Key Takeaways:
- On Sunday, a Scotsman in a kilt and his dog finished an 8,000-kilometer fundraising walk across Canada by striding into an icy breeze atop Cape Spear on the eastern edge of Newfoundland.
- Michael Yellowlees and his Alaskan husky, Luna, began their journey nine months ago in Tofino, British Columbia.
“I’m pretty pumped, but I can’t believe it’s over,” he said as he approached the finish line along the coast, where the temperature was a brisk -2 C. “It’ll take a few days to sink in.”
Yellowlees, from Dunkeld and Birnam in Scotland, set out on the epic journey to raise funds for a conservation group that wants to plant trees in the Scottish Highlands to revitalize the Caledonian Forest.
The 32-year-old Highlander wore a kilt every day of the trip, including snowstorms in the Rockies and cold rain in Newfoundland, and raised more than $60,000 for the Trees for Life charity.
“Once you’re moving, you stay warm enough as long as your core is warm and you’re wearing enough layers,” he explained in an earlier interview. “We’re sticking with it. It’s been all kilt the whole time.”

When asked why he chose to walk across Canada, he explained that he wanted to draw attention to the country’s vast forests, which contrast sharply with the largely treeless Highlands.
During a break on Saturday afternoon, he said, “It’s quite a barren, sad-looking landscape.” “That is not how it should appear. It used to be that the entire country was forested from coast to coast.” He claimed that the pine forests were cleared long ago for shipbuilding and to fuel the expansion of the British Empire.

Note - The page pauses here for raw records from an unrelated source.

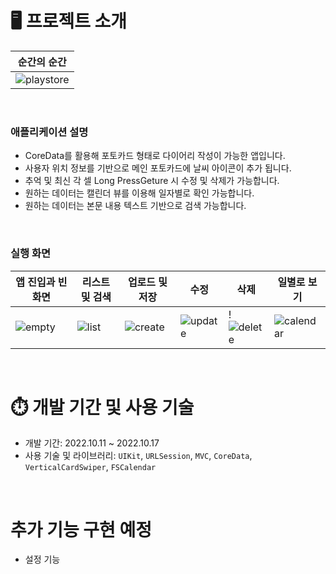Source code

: 
# 🖥 프로젝트 소개
| <center>순간의 순간</center> |
| --------------------------------------------------------- |
| ![playstore](https://user-images.githubusercontent.com/95316662/196094021-f92fdb57-a51f-47c4-9584-b26d1e82d63e.png)| 
<br>

### **애플리케이션 설명**
- CoreData를 활용해 포토카드 형태로 다이어리 작성이 가능한 앱입니다.
- 사용자 위치 정보를 기반으로 메인 포토카드에 날씨 아이콘이 추가 됩니다.
- 추억 및 최신 각 셀 Long PressGeture 시 수정 및 삭제가 가능합니다.
- 원하는 데이터는 캘린더 뷰를 이용해 일자별로 확인 가능합니다.
- 원하는 데이터는 본문 내용 텍스트 기반으로 검색 가능합니다.
<br>

### 실행 화면
| <center> 앱 진입과 빈 화면 </center> | <center> 리스트 및 검색 </center> | <center> 업로드 및 저장 </center> | <center> 수정 </center> | <center> 삭제 </center> |  <center> 일별로 보기 </center> |
| ----------------------------------- | ---------------------------------| ------------------------------ | ------------------------------- | ------------------------------- | ------------------------------- |
|![empty](https://user-images.githubusercontent.com/95316662/196095658-59e48615-b920-4ebf-84f8-699592ba6ce5.gif)|![list](https://user-images.githubusercontent.com/95316662/196097801-bd3bdc7a-4b6f-4ad8-8e3a-7a4732ec7879.gif)|![create](https://user-images.githubusercontent.com/95316662/196095646-8954e593-fe59-41d8-a269-e927043009d4.gif)|![update](https://user-images.githubusercontent.com/95316662/196095642-15da0ab9-d3ba-41f8-8c03-be027b6120c2.gif)|!![delete](https://user-images.githubusercontent.com/95316662/196097242-1867e805-d8f5-41c9-b264-271225e6efd4.gif)|![calendar](https://user-images.githubusercontent.com/95316662/196095650-89ee1dd9-233f-40f4-90f8-08578c426813.gif)|




<br>


# ⏱️ 개발 기간 및 사용 기술
- 개발 기간: 2022.10.11 ~ 2022.10.17
- 사용 기술 및 라이브러리:  `UIKit`, `URLSession`, `MVC`, `CoreData`, `VerticalCardSwiper`, `FSCalendar`
<br>

# 추가 기능 구현 예정
- 설정 기능 
<br>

Thousands of Highland Scots also emigrated to Canada during the Highland Clearances, which occurred from 1780 to 1860, and saw farmers evicted to make way for sheep.
Some of those immigrants’ descendants still live in Cape Breton, where the abundance of Gaelic place-names struck Yellowlees.
“The further east I went, the more at home I felt,” he explained. “People would stop their cars, and I’d get in, and they’d speak Gaelic to me. There is common ancestry.”
Yellowlees said his companion Luna, a former sled dog, handled the journey well. “They’re bred to travel long distances. For a dog like Luna, the distance we travel each day is insignificant. She’s been fantastic.”